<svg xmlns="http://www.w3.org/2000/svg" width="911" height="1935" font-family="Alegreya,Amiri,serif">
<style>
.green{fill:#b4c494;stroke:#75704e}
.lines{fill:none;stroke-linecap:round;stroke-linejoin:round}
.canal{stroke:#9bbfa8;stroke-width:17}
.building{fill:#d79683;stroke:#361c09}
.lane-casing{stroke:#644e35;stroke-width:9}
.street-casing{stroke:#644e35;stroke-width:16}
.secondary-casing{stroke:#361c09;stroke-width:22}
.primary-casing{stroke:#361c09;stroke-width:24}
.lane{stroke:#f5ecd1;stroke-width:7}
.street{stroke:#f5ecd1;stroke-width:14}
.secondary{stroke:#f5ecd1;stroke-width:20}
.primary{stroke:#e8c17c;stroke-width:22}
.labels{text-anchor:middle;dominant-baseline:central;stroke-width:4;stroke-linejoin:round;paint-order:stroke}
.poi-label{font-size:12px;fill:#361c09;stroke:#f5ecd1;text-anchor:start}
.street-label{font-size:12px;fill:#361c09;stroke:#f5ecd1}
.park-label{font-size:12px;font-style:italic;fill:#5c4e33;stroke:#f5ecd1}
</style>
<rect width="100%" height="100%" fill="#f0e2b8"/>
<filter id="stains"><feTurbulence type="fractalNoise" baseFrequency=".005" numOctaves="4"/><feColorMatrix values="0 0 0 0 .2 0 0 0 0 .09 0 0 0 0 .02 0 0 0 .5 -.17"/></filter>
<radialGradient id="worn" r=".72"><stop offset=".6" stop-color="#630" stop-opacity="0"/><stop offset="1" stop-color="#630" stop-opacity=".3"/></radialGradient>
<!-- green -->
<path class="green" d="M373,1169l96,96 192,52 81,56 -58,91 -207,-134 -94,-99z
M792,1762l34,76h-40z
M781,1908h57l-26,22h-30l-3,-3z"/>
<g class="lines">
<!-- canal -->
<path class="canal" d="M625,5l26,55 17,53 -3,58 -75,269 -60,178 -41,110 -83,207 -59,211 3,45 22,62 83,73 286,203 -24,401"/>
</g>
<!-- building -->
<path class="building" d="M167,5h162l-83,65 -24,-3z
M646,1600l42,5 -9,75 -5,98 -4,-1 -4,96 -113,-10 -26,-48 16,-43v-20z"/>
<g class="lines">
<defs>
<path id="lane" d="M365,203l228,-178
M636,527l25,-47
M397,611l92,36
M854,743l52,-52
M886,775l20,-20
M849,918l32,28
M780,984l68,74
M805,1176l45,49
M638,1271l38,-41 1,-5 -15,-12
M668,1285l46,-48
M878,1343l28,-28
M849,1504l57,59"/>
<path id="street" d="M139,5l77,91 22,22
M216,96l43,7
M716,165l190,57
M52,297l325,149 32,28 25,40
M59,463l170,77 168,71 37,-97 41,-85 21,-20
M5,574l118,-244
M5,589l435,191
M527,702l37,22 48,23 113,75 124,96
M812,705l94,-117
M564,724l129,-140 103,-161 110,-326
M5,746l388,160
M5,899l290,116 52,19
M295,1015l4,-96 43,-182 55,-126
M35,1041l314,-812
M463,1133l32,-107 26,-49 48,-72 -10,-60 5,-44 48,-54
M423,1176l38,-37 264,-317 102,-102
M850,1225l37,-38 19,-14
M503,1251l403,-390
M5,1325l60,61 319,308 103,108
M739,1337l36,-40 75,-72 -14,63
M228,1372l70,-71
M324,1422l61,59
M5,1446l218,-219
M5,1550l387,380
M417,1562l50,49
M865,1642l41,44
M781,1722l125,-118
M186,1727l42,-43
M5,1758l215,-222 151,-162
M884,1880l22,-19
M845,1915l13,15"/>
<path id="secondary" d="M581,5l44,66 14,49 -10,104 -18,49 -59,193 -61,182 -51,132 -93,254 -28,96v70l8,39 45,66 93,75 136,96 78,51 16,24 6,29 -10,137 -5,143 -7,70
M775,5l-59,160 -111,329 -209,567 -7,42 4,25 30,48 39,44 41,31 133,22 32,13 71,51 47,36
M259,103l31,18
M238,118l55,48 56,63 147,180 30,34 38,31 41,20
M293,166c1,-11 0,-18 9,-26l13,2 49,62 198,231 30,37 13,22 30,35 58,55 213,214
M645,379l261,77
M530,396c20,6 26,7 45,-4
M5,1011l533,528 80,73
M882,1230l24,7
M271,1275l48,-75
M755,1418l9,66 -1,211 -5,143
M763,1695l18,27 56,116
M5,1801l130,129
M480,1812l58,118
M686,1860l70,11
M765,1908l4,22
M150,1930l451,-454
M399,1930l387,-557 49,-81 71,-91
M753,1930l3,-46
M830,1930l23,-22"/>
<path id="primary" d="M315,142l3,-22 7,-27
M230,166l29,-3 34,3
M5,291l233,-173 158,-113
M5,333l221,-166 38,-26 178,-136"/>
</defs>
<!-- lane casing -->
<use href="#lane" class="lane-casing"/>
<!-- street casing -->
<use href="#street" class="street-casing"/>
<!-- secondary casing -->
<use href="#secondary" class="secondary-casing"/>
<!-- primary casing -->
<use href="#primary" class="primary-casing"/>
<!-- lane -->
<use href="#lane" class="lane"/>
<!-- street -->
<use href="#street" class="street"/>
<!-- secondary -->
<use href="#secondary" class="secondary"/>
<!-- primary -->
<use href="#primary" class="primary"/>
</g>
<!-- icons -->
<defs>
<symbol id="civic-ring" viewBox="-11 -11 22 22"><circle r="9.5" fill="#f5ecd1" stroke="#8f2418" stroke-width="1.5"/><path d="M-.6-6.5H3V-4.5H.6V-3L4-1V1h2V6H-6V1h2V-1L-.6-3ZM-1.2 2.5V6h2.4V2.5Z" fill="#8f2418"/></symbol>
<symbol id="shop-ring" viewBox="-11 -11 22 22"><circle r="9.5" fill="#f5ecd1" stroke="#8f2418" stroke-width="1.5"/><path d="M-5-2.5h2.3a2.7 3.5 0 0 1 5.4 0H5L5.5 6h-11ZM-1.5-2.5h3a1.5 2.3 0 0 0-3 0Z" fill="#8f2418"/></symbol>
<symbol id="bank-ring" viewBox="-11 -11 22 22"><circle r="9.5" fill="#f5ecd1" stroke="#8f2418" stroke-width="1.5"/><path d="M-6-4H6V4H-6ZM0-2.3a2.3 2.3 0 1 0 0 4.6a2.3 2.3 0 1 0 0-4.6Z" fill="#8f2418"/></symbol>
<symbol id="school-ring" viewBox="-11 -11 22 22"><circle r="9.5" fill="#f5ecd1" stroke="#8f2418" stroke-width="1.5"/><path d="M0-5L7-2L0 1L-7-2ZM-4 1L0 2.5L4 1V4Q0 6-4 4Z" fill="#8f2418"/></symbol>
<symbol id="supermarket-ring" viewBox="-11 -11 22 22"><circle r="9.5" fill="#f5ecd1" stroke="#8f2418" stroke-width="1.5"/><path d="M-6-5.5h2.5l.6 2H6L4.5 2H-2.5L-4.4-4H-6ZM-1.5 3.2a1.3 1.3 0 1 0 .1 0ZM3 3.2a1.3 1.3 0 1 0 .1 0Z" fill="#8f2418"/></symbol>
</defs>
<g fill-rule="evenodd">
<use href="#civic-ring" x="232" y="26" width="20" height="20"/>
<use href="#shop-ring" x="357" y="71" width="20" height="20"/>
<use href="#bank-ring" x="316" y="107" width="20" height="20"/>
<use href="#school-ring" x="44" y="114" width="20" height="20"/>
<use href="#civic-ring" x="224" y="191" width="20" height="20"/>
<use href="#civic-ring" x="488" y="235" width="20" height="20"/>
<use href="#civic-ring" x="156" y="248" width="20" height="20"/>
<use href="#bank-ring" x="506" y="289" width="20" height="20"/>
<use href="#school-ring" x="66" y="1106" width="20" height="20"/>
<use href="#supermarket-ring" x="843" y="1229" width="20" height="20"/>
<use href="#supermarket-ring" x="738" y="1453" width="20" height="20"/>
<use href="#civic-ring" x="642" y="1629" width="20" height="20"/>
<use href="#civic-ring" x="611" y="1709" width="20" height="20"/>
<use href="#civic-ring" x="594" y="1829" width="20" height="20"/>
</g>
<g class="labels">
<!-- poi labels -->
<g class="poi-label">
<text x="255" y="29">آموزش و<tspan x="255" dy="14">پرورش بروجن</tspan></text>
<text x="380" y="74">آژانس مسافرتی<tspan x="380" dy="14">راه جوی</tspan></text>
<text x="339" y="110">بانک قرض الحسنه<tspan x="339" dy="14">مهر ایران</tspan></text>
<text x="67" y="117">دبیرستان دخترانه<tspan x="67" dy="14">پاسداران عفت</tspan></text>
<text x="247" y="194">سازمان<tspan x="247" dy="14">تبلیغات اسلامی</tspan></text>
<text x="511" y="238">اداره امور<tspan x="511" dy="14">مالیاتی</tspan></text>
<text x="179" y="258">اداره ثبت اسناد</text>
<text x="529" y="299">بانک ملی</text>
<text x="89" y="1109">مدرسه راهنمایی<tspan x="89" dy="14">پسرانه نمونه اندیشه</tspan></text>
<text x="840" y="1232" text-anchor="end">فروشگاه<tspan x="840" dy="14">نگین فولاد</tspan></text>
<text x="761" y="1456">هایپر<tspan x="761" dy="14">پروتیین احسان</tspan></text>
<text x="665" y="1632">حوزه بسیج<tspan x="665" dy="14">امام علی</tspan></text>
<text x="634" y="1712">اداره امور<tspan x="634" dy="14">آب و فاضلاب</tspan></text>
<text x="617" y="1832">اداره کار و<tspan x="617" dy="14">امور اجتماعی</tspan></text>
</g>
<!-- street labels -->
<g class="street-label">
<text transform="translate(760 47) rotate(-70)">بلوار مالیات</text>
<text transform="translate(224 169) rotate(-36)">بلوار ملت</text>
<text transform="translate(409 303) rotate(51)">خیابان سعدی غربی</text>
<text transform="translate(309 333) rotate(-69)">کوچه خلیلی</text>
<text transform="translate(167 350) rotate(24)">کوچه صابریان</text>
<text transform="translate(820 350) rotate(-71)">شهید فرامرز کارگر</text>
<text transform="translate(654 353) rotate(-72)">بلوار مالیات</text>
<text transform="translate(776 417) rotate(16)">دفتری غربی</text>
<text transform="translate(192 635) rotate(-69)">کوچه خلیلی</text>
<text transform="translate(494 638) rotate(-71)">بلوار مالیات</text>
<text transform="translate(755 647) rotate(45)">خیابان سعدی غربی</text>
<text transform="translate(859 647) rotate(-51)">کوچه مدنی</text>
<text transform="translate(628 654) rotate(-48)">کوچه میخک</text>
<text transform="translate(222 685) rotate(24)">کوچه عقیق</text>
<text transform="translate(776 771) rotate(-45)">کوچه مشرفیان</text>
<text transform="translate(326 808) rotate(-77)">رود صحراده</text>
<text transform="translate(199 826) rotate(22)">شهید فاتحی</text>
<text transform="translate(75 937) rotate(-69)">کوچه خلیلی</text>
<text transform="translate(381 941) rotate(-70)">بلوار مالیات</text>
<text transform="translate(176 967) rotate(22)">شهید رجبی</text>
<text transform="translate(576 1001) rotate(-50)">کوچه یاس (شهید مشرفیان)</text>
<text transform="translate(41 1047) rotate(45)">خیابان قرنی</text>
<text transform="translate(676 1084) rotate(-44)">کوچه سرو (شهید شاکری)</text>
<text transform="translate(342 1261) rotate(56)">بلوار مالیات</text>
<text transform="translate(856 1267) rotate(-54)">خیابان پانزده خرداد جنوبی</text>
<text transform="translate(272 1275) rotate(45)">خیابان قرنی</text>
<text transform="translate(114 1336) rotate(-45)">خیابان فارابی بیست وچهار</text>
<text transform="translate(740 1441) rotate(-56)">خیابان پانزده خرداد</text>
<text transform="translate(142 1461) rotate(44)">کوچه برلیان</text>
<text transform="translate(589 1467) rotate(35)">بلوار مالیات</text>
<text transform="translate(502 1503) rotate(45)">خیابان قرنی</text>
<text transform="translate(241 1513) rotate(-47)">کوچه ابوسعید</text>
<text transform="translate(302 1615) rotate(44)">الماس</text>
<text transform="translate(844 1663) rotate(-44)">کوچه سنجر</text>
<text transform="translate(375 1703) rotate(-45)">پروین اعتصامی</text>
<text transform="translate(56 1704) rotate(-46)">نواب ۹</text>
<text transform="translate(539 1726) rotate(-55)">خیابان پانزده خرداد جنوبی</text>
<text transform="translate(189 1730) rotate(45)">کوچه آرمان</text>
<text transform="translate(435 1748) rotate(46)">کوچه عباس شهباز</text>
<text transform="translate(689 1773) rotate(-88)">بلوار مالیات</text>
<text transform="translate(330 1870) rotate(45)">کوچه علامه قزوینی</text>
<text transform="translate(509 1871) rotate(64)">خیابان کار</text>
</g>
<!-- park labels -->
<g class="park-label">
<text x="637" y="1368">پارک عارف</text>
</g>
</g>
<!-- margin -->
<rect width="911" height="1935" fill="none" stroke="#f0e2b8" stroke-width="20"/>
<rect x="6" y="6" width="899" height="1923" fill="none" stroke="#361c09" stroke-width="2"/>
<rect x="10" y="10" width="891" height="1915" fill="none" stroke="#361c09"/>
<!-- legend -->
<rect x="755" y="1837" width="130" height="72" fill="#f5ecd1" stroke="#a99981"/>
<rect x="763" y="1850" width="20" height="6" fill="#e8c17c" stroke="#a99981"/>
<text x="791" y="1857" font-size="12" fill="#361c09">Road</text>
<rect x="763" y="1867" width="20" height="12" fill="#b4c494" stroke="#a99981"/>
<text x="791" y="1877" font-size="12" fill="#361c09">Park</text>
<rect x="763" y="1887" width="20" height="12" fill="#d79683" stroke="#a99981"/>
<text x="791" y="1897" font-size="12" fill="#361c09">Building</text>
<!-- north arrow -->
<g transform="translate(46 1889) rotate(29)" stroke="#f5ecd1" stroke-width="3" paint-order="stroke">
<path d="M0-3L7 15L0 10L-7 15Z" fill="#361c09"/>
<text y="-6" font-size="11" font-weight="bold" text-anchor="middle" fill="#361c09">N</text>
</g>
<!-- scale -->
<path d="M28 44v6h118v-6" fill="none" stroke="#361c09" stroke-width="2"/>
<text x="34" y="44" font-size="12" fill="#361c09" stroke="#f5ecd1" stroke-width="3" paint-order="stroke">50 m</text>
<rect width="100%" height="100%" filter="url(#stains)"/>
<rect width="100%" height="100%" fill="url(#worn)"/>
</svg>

+---+

Output, from the data above, the lines from the line with "M5,899l290,116 52,19" to the line with "<!-- secondary casing -->" exactly as they stand, both ends included and nothing else.

Answer to this problem —
M5,899l290,116 52,19
M295,1015l4,-96 43,-182 55,-126
M35,1041l314,-812
M463,1133l32,-107 26,-49 48,-72 -10,-60 5,-44 48,-54
M423,1176l38,-37 264,-317 102,-102
M850,1225l37,-38 19,-14
M503,1251l403,-390
M5,1325l60,61 319,308 103,108
M739,1337l36,-40 75,-72 -14,63
M228,1372l70,-71
M324,1422l61,59
M5,1446l218,-219
M5,1550l387,380
M417,1562l50,49
M865,1642l41,44
M781,1722l125,-118
M186,1727l42,-43
M5,1758l215,-222 151,-162
M884,1880l22,-19
M845,1915l13,15"/>
<path id="secondary" d="M581,5l44,66 14,49 -10,104 -18,49 -59,193 -61,182 -51,132 -93,254 -28,96v70l8,39 45,66 93,75 136,96 78,51 16,24 6,29 -10,137 -5,143 -7,70
M775,5l-59,160 -111,329 -209,567 -7,42 4,25 30,48 39,44 41,31 133,22 32,13 71,51 47,36
M259,103l31,18
M238,118l55,48 56,63 147,180 30,34 38,31 41,20
M293,166c1,-11 0,-18 9,-26l13,2 49,62 198,231 30,37 13,22 30,35 58,55 213,214
M645,379l261,77
M530,396c20,6 26,7 45,-4
M5,1011l533,528 80,73
M882,1230l24,7
M271,1275l48,-75
M755,1418l9,66 -1,211 -5,143
M763,1695l18,27 56,116
M5,1801l130,129
M480,1812l58,118
M686,1860l70,11
M765,1908l4,22
M150,1930l451,-454
M399,1930l387,-557 49,-81 71,-91
M753,1930l3,-46
M830,1930l23,-22"/>
<path id="primary" d="M315,142l3,-22 7,-27
M230,166l29,-3 34,3
M5,291l233,-173 158,-113
M5,333l221,-166 38,-26 178,-136"/>
</defs>
<!-- lane casing -->
<use href="#lane" class="lane-casing"/>
<!-- street casing -->
<use href="#street" class="street-casing"/>
<!-- secondary casing -->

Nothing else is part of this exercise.